━━ ТЕКСТ ДЛЯ ЧТЕНИЯ ━━

Ал-Кавакиби, имея в виду прежде всего и главным образом тиранию турецкого султана, характеризовал деспотический режим как произвол, игнорирование общественного мнения и интересов. «Слово „деспотизм44,— заявлял он,— означает, что человек руководствуется собственным мнением там, где надлежит испросить совета. Абсолютистское правительство безбоязненно вершит дела подданных по собственному усмотрению, не опасаясь, что придет час заслуженной расплаты и наказания» [45, с. 8—9]. Деспотическая власть зиждется на двух «грозных силах» — невежестве народа и регулярной армии. Тирания проявляет себя противником прогресса и науки, ибо сознает, что «подданные, имеющие разум, сдерживают дикость деспотизма поводьями и не щадят жизни, чтобы удержать их в руках, и избежать ударов деспотизма» [45, с. 11— 12]. Если мусульмане заинтересованы в возрождении былого могущества и хотят пользоваться благами цивилизации, они должны сбросить иго тирании, покончить с ней навсегда.
Будучи мусульманским идеологом, ал-Кавакиби искал в исламе доводы в пользу необходимости ликвидации деспотического режима: «Коран полон идей, несущих гибель деспотизму, воскрешающих справедливость и равенство» [45, с. 17]. Ссылаясь на ряд аятов священной книги (4: 62, 27 : 32), предписывающих правителю прислушиваться к мнению просвещенных — «улемов и руководителей», ал-Кавакиби делал следующий вывод: «Мусульманство основано на принципах демократического управления, т. е. всенародности, и совещательной аристократии, т. е. совета нотаблей» [45, с. 18].

━━━
━━ СПИСОК СТРОК ━━

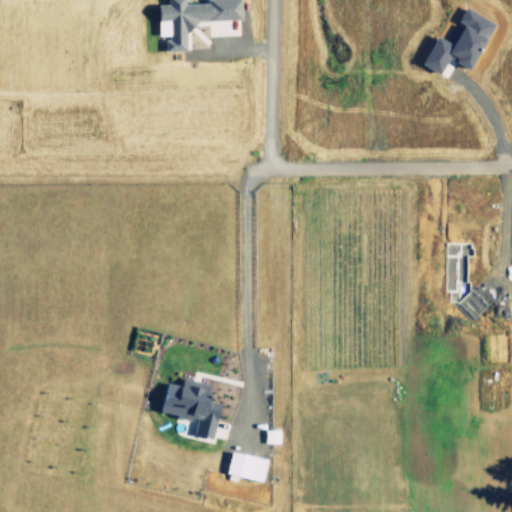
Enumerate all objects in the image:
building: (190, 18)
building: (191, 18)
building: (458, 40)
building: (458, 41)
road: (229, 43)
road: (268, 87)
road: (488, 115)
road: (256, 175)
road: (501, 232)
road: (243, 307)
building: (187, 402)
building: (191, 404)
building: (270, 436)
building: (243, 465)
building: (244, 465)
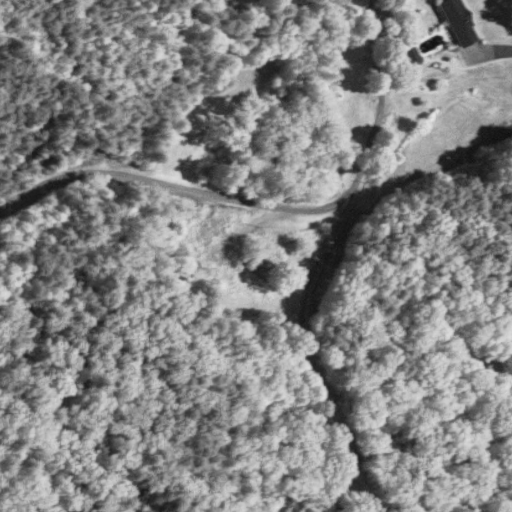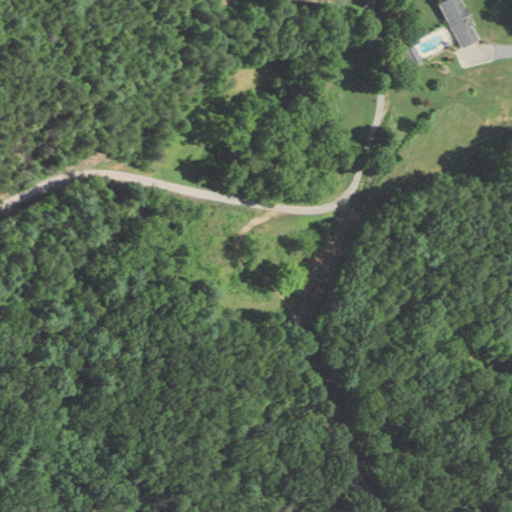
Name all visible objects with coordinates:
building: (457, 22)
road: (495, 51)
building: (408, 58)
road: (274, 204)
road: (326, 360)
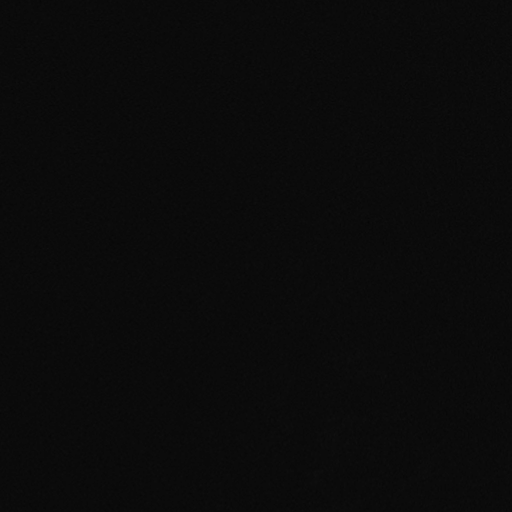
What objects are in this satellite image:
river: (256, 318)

━━━

*УСЛОВИЯ ЗАДАНИЙ:*
• a. Почему, согласно тексту об ал-Кавакиби, тирания выступает противником прогресса и науки? Ответьте одним–тремя предложениями.
• b. Каково основное содержание текста об ал-Кавакиби? Изложите его в двух предложениях.
• c. Продолжите текст об ал-Кавакиби после его последнего предложения.
Строки никак не связаны с текстом об ал-Кавакиби.

*ОТВЕТЫ К ЗАДАНИЯМ:*
• a. Тирания сознает, что подданные, имеющие разум, сдерживают дикость деспотизма поводьями и не щадят жизни, чтобы удержать их в руках и избежать ударов деспотизма. Поэтому она противится прогрессу и науке.

• b. Ал-Кавакиби, имея в виду прежде всего тиранию турецкого султана, считал деспотизм произволом, который опирается на невежество народа и регулярную армию и враждебен прогрессу и науке, и призывал мусульман навсегда сбросить его иго ради возрождения былого могущества. Как мусульманский идеолог, он искал доводы против деспотизма в Коране и, ссылаясь на аяты о необходимости прислушиваться к мнению просвещенных, заключал, что мусульманство основано на принципах демократического управления и совещательной аристократии.

• c.
Таким образом, в отличие от ряда современных идеологов арабский просветитель считал идеальной исламской государственной системой не демократию западнобуржуазного типа, а «политическую свободу, стоящую между демократией и аристократией» [45, с. 17]. Практического осуществления этого идеала сумели добиться, по его мнению, лишь «праведные» халифы. Они следовали истинному духу Корана и потому «создали правление, которое установило равенство: равенство в благах и тяготах жизни да}ке между ними, халифами, и нищими; они пробудили чувство братства среди мусульман, чувство связи между ними в общественной корпорации...» [45, с. 17].
Призывая к свержению власти деспотов, ал-Кавакиби не определял форму государственного устройства, которая должна прийти на смену абсолютизму. Он сознавал сложность вопроса и затруднительность однозначного на него ответа. Он подчеркивал только общие принципы мусульманской политической концепции, в основе которой лежит идея, что «нет силы выше закона, нет авторитета выше авторитета закона... А закон — это твердый порядок, установленный богом. Законодательная власть... в руках нации, а нация в совокупности не ошибается» [45, с. 89]. Ал-Кавакиби не отождествлял полностью деспотизм с халифатской властью (он идеализировал ранний период мусульманства) и тем самым прямо не отвергал ее.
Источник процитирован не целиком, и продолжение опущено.